• WRITTEN TASK
Copy these rows line for line, starting at the line that contains "name author: Planch." and stopping after the line that contains "country: New Caledonia".

— Start RECORDS PROVIDED —

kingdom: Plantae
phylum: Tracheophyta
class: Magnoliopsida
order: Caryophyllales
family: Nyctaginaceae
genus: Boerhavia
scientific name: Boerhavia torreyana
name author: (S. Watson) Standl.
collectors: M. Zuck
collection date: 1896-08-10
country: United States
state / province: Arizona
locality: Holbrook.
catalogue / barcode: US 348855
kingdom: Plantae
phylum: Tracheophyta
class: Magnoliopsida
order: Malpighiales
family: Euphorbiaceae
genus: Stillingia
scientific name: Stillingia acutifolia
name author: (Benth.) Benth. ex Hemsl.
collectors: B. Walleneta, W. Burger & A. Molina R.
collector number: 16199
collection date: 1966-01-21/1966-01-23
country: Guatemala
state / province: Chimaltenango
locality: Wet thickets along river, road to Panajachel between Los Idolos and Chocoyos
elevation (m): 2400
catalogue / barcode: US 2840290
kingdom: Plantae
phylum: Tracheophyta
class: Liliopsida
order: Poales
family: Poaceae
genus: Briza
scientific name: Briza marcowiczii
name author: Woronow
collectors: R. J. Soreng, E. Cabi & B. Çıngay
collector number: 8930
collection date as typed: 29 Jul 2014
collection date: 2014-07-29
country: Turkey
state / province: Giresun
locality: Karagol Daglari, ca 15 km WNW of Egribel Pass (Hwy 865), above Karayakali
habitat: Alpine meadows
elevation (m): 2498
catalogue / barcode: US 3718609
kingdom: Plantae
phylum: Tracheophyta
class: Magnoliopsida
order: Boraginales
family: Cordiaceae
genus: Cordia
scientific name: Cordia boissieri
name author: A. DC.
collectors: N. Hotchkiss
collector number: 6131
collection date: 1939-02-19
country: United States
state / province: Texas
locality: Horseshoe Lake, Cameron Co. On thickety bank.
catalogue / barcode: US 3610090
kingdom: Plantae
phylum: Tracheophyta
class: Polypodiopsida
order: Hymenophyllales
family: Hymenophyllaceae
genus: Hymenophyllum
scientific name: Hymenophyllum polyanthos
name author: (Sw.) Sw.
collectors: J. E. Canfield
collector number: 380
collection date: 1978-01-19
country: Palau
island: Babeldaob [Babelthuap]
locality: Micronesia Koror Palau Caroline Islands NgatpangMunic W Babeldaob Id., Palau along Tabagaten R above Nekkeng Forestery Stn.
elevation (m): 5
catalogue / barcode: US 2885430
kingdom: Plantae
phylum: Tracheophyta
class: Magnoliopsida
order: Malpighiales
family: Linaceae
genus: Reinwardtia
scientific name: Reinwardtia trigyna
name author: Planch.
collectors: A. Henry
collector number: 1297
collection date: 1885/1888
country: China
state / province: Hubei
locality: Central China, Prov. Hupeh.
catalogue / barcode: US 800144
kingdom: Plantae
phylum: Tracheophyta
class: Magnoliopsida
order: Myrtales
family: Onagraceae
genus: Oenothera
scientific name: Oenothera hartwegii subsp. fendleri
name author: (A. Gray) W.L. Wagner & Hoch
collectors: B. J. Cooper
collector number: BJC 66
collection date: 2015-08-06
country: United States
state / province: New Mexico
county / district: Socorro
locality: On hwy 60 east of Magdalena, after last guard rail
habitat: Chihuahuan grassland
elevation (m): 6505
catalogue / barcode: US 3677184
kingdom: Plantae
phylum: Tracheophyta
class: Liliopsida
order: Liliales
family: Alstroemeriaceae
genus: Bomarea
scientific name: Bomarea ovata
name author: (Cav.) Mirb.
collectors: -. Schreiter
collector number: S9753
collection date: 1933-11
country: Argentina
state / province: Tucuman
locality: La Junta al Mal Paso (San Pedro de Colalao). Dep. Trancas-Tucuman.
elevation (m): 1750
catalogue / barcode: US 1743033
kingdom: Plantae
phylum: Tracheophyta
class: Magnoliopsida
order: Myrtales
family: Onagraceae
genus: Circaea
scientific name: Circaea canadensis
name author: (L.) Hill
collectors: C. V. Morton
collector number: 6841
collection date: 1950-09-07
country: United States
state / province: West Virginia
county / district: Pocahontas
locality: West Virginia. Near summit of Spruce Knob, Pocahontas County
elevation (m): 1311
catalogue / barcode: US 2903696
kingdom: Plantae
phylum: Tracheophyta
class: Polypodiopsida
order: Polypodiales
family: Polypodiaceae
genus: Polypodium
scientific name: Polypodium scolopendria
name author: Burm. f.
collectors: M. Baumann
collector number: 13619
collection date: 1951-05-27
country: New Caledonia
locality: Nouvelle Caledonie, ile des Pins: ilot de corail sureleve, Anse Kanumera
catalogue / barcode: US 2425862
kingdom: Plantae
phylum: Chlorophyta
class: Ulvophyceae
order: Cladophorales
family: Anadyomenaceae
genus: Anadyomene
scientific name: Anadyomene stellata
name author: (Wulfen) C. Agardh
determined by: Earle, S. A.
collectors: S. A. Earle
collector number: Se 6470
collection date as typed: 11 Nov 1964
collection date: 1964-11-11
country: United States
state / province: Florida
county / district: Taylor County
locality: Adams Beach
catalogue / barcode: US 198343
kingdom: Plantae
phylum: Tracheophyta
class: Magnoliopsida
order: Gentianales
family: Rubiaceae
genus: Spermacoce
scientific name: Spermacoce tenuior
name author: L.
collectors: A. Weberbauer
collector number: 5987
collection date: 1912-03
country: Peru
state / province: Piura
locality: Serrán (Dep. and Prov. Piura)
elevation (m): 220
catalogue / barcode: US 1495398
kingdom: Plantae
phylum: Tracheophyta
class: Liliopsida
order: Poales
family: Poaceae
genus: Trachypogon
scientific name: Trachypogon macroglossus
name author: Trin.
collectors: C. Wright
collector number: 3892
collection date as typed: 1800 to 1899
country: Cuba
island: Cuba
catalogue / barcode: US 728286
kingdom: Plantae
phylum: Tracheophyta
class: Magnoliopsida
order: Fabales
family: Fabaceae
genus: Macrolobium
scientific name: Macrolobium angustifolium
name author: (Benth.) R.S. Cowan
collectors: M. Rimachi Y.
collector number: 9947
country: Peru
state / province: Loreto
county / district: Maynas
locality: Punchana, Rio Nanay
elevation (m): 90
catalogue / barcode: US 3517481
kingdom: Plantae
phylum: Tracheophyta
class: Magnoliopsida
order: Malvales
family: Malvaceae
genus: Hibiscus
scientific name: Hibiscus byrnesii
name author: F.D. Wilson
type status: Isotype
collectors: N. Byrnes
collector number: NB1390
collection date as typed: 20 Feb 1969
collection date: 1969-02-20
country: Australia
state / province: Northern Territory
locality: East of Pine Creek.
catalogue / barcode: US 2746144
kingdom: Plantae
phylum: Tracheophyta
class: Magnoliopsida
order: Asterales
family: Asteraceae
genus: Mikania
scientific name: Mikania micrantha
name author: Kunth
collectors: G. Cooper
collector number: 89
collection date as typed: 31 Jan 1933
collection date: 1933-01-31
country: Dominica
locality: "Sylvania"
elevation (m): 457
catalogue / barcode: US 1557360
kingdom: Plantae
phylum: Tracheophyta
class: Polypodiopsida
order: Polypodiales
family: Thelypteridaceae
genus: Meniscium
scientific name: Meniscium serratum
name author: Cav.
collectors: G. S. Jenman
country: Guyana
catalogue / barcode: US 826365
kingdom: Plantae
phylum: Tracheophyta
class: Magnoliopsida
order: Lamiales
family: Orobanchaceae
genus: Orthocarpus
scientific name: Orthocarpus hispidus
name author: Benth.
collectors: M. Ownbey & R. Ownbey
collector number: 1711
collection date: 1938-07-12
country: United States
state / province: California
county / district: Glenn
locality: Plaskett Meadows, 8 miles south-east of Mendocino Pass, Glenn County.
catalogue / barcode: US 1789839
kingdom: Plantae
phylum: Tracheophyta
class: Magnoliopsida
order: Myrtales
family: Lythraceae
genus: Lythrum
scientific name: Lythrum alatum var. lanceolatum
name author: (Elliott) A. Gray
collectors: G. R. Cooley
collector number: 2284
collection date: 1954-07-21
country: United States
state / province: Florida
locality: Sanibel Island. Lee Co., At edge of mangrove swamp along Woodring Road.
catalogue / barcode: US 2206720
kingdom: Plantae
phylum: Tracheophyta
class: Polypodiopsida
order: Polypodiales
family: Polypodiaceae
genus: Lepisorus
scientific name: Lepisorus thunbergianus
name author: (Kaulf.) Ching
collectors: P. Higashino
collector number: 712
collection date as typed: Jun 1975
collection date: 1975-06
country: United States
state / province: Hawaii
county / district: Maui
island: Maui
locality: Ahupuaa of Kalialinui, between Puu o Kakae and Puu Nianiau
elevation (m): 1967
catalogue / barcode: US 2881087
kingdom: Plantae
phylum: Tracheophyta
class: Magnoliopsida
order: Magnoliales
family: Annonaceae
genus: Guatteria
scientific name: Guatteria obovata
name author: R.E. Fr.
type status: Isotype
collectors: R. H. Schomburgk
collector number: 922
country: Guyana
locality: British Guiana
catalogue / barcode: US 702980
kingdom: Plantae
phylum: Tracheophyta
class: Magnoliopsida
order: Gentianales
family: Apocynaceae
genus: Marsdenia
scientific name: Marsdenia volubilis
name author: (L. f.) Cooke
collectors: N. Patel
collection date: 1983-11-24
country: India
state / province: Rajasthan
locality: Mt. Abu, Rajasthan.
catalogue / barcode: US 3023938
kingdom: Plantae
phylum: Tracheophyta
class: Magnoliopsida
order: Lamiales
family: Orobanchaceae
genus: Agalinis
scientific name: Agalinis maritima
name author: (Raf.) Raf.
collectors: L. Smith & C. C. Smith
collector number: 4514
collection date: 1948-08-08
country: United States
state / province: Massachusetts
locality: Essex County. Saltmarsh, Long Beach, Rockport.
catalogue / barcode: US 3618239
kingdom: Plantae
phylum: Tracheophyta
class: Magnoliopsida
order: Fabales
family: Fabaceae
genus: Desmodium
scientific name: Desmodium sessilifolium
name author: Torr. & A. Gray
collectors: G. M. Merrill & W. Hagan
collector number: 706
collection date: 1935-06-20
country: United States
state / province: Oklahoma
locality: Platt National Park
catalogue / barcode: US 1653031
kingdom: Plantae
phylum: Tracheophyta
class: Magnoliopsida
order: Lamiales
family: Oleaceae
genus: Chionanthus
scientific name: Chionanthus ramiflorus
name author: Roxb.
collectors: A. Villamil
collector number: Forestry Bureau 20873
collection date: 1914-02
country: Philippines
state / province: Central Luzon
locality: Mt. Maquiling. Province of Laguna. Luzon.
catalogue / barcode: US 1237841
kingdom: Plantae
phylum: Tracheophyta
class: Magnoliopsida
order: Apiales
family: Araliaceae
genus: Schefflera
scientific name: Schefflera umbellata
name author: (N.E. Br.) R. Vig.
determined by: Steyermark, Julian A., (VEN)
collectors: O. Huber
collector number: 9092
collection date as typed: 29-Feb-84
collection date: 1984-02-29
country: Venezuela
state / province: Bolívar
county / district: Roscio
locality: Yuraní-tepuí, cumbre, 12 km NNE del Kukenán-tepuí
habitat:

— End RECORDS PROVIDED —

• ANSWER TO THIS PROBLEM
name author: Planch.
collectors: A. Henry
collector number: 1297
collection date: 1885/1888
country: China
state / province: Hubei
locality: Central China, Prov. Hupeh.
catalogue / barcode: US 800144
kingdom: Plantae
phylum: Tracheophyta
class: Magnoliopsida
order: Myrtales
family: Onagraceae
genus: Oenothera
scientific name: Oenothera hartwegii subsp. fendleri
name author: (A. Gray) W.L. Wagner & Hoch
collectors: B. J. Cooper
collector number: BJC 66
collection date: 2015-08-06
country: United States
state / province: New Mexico
county / district: Socorro
locality: On hwy 60 east of Magdalena, after last guard rail
habitat: Chihuahuan grassland
elevation (m): 6505
catalogue / barcode: US 3677184
kingdom: Plantae
phylum: Tracheophyta
class: Liliopsida
order: Liliales
family: Alstroemeriaceae
genus: Bomarea
scientific name: Bomarea ovata
name author: (Cav.) Mirb.
collectors: -. Schreiter
collector number: S9753
collection date: 1933-11
country: Argentina
state / province: Tucuman
locality: La Junta al Mal Paso (San Pedro de Colalao). Dep. Trancas-Tucuman.
elevation (m): 1750
catalogue / barcode: US 1743033
kingdom: Plantae
phylum: Tracheophyta
class: Magnoliopsida
order: Myrtales
family: Onagraceae
genus: Circaea
scientific name: Circaea canadensis
name author: (L.) Hill
collectors: C. V. Morton
collector number: 6841
collection date: 1950-09-07
country: United States
state / province: West Virginia
county / district: Pocahontas
locality: West Virginia. Near summit of Spruce Knob, Pocahontas County
elevation (m): 1311
catalogue / barcode: US 2903696
kingdom: Plantae
phylum: Tracheophyta
class: Polypodiopsida
order: Polypodiales
family: Polypodiaceae
genus: Polypodium
scientific name: Polypodium scolopendria
name author: Burm. f.
collectors: M. Baumann
collector number: 13619
collection date: 1951-05-27
country: New Caledonia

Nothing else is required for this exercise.